Thinking about Koprol 2.0

Koprol – The Inside Story. Part 1

Koprol – The Inside Story. Part 2

Koprol – The Inside Story. Part 3

Koprol – The Inside Story. Part 4

Koprol – The Inside Story. Part 5

Fuck you, I’m the ‘D’ on this – part 2 (#marissadidit)

What is happening with Yahoo?

That is my core 10 posts regarding Yahoo and they make up most of my blog traffic. I actually had another post on how Carol Bartz was the worst pick as a Yahoo CEO but I erased it one day, actually my first day at Yahoo, thinking that someone might read it and fire me. The rest of the posts were all written after I left Yahoo.

I get emails from people saying I like to bash Yahoo but I don’t. I loved working there, I loved Yahoo before I worked there and I still love Yahoo. I write about it cause I think about it. I do not intend to cause any harm to people working there even if I am sometimes accused of that.

Here is the new article on Yahoo :: http://www.nytimes.com/2014/12/21/magazine/what-happened-when-marissa-mayer-tried-to-be-steve-jobs.html . It is a riveting read and of course the book will be a must read.

Nothing in the article is really news apart from the fact that it seems Marissa thinks a lot of herself and likes to be late to everything. I heard about the Ross story first hand and of course everyone knew Ross would quit right away. I personally think Ross should have had a shot at running Yahoo. He would have massively cut staff, it NEEDS to be cut, and he would have focused on the right bits. That would be a better course of action than doing nothing or trying to acquire everything. Yahoo could make money as a smaller, more nimble entity. Ross also wanted to buy Hulu but not sure that would have worked but I think trying a big acquisition is smarter than a bunch of small ones for the purposes of recruiting.

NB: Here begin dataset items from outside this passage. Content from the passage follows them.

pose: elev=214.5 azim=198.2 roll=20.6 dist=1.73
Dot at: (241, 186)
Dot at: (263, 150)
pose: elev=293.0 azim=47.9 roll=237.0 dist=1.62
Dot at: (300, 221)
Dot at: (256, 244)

At first I was excited about the Marissa news but I had so many current and ex Google friends tell me what a mistake it was. In hindsight a lot of what they were saying was right. She is out of touch with reality, is not a great manager and is not the right fit for Yahoo. As I am in the States right now hanging with my folks, who use Yahoo religiously, I realize that people like my folks are Yahoo’s current target user base for the USA. Yahoo may not like that fact but it is true. They use Yahoo mail, front page, news, weather and the yahoo news digest app. They used to use messenger but let’s be honest – no one uses messenger anymore. It’s dead. Huge, huge mistake for Yahoo to lose out on the messaging craze. Huge.

Enter Marissa, a CEO who knows little about my parents. Marissa is too wealthy, sheltered and full of herself to ever understand my parents. Yes – I know a lot of tech CEOs are out of touch with my mom and dad but the difference is Yahoo needs turing around, Yahoo’s strength is folks like my mom and dad and it will take knowing them to serve them. I know Yahoo wants the young ones but that ain’t happening. In fact, I am not my parents or a young one but I don’t use Yahoo anymore either. That’s the problem really – no one is really waking up everyday and checking Yahoo like they used to.

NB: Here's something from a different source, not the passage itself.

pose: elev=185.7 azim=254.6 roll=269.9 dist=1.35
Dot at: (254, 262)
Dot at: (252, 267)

On this point one has to hand it to Gruber for somewhat nailing the decline of Yahoo :: http://daringfireball.net/2014/12/yahoo_decline . I don’t disagree with him on what happened but I don’t think those mistakes spelt the end of Yahoo. What cooked Yahoo was years and years of not changing course.

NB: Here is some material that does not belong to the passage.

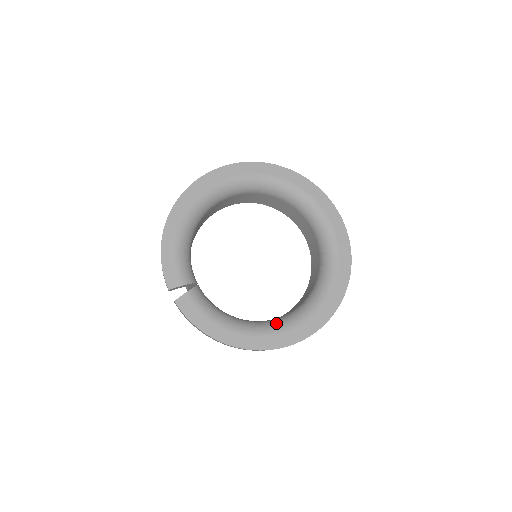
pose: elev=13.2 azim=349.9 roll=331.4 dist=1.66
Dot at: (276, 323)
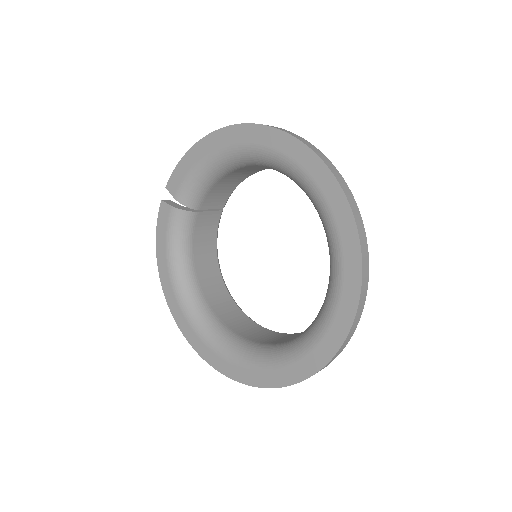
Dot at: (199, 314)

Yahoo knew the old stuff was dying and the new web was taking over – but they didn’t respond to it at all.

They missed mobile, then they missed apps, they missed the emerging markets and they blew their Asian deals. Let me be clear here – Yahoo made money on both their Alibaba and their Softbank deal but what they never did is take advantage of those deals. They should have learned how to import stuff from Japan and China back into the States. They should have worked closely with Alibaba and Softbank on Southeast Asia, India and North Asia. Yahoo had huge leads in these markets and now they have virtually nothing. Korea closed. Yahoo Japan is not Yahoo. There is no Yahoo in China. They are dying in Southeast Asia. Properly executing in Asia could have done a lot for Yahoo in the big picture. They let it all die.

I agree with Gruber that a comeback is highly unlikely but along the way they could have fallen less farther than they did. As to now – I don’t know if it can bounce back. It may just be too late. Apart from Flickr I use nothing from Yahoo and they could spin that off if it were up to me. Their mail sucks. Their messenger sucks. I never hit the front page. The new digest thing was interesting but too fluffy and not customizable enough for my tastes. There is just nothing interesting about Yahoo and to top it off – I live in Asia – Yahoo in Asia is even worse than Yahoo in the States. 

Yahoo makes money. They have too many people. They still need to cut back and focus. Then they would make even more money.

As to a Yahoo/AOL thing. Kill me if this happens.

Maybe Alibaba or Softbank might try to buy them. At least that would be interesting.

 

Things about America

This is the longest trip back to my homeland in a very long time. Since it is not a business trip I am basically experiencing life again like when I lived here. Which is fun and slightly eye opening since for the last 10+ years I have been centered in Asia.

Around my home area, where I am staying, it feels like nothing has changed much at all. Everyone is older, as I am, and all the same houses are there but with new faces in many of them.

Things that still amaze me are the big box stores that have huge boxes of everything- massive amounts of home electronics, tons of people and the inability to escape the cash register for anything less than 300 USD. I go every trip though to stock up on socks and underwear.

The growth of whole food’s like stores and whole food’s itself is something new. I assume most of it is overpriced nonsense but the selection and quality is pretty amazing. So far this trend hasn’t hit Asia but I can see that it might over time.

What’s strange to me is it still feels like I can buy a pair of shoes made in Asia cheaper in America than in Singapore. Not sure how to grok that one yet.

As we make our way down to Disneyland I am reminded that America is huge and pretty useless without a car. Once you have to live in rural America you must have a car. Must. It’s only the cities that allow non car living. I enjoy the convenience of it but back in Singapore I don’t have or feel like I need one.

Everything is too big. Everywhere you eat the portions are insane and it seems people’s bodies slowly catch up to being able to consume the ultra large portions. People look bigger to me.

Although the market is huge in America I feel like the opportunity to build things and carve into new markets that have better connectivity and a proclivity for mobile devices feels more appealing. It may not be true but it I like building for Asia and the globe more than for America and the globe but it could be that it’s just a feeling more than reality.

That being said I am stunned how bad mobile data is here outside the cities and how crappy rural Internet is. Coming from even Thailand I feel like the Internet is more expensive and slower in rural America than Thailand – apart from the great Thai firewall issues.

My parents live in Alta, CA and they have DSL from ATT that is just crap. I think it is a 5mbps line that barely gets 3 on a good day. There is no other option for them except for some line of sight service that isn’t very reliable.

Might be okay if one could tether their mobile phone but ATT gets like 2 bars there and TMobile won’t work at all. As we drive I5 to Disneyland from Alta I am amazed at how often both our phones have no signal or have edge versus real data. It’s like I am in an emergent market or something – just stunning how America got into this backwater Internet position.

What is absolutely amazing and what gets me thinking about moving back at times though is how beautiful California is and how much I miss the outdoors. The walks, the trees, the oceans, and the mountains are just incredible. Really is no other place like it on earth.

Back to the roadtrip and my shitty gprs connection.